== TASK STATEMENT ==
In the lab text on secure HR agents, which Databricks feature is used to build agents that respect data governance policies?

== SELECTED PASSAGE ==
--

## AI Governance Lab: Building Secure HR Agents with Databricks

In this hands-on lab, you'll learn how to build AI agents that respect data governance policies using Databricks Unity Catalog. We'll create an HR Analyst agent that can answer questions about employees, compensation, and policies while automatically enforcing security controls through view-based access control and data classification.

### Why This Matters
As organizations deploy AI agents with access to sensitive data, governance becomes critical. Without proper controls, an AI agent could inadvertently expose confidential information like salaries, SSNs, or HR cases. This lab demonstrates how to build agents that are both helpful and secure using a layered security approach with data classifications.

--

== DATA SHOWN ==
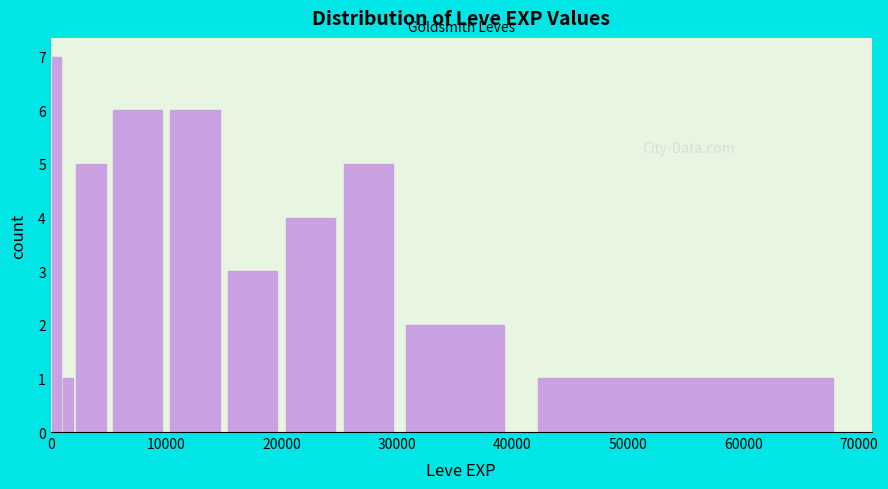

Read against the x-axis, roughly where is the centre of the tallest bar?

1000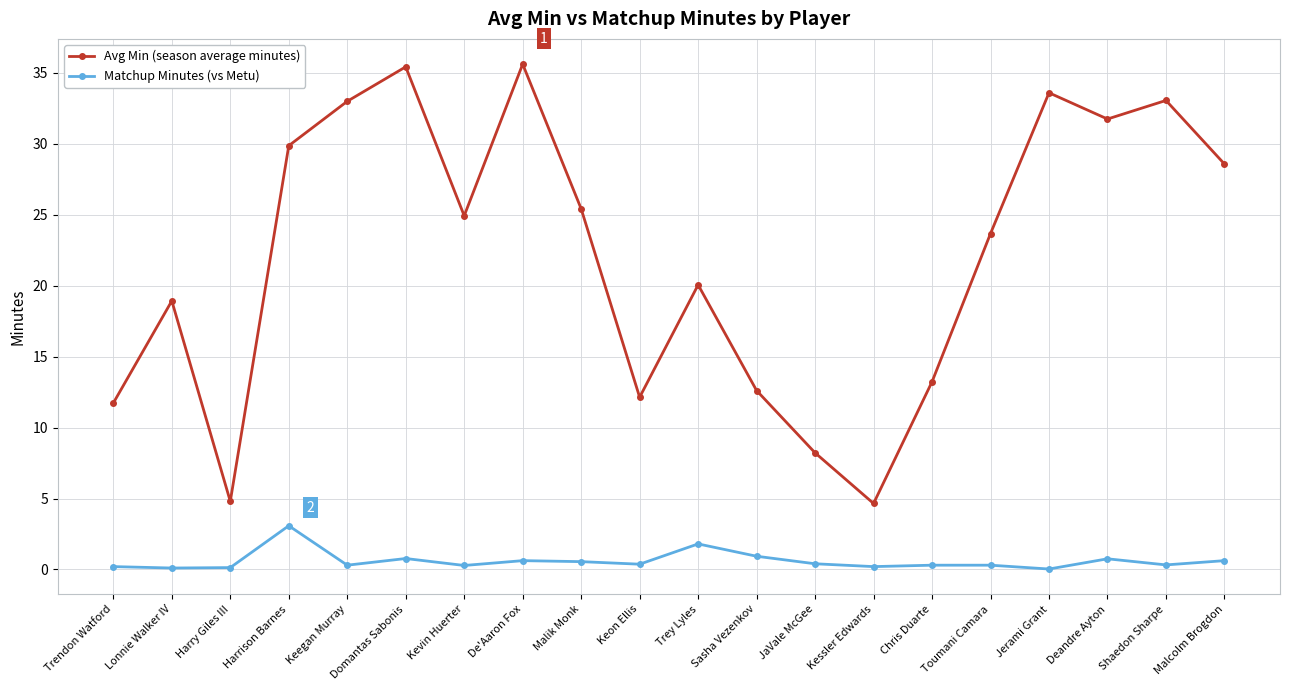

What position from the left is Chris Duarte?

15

--

== SOLVED EXERCISE ==
Databricks Unity Catalog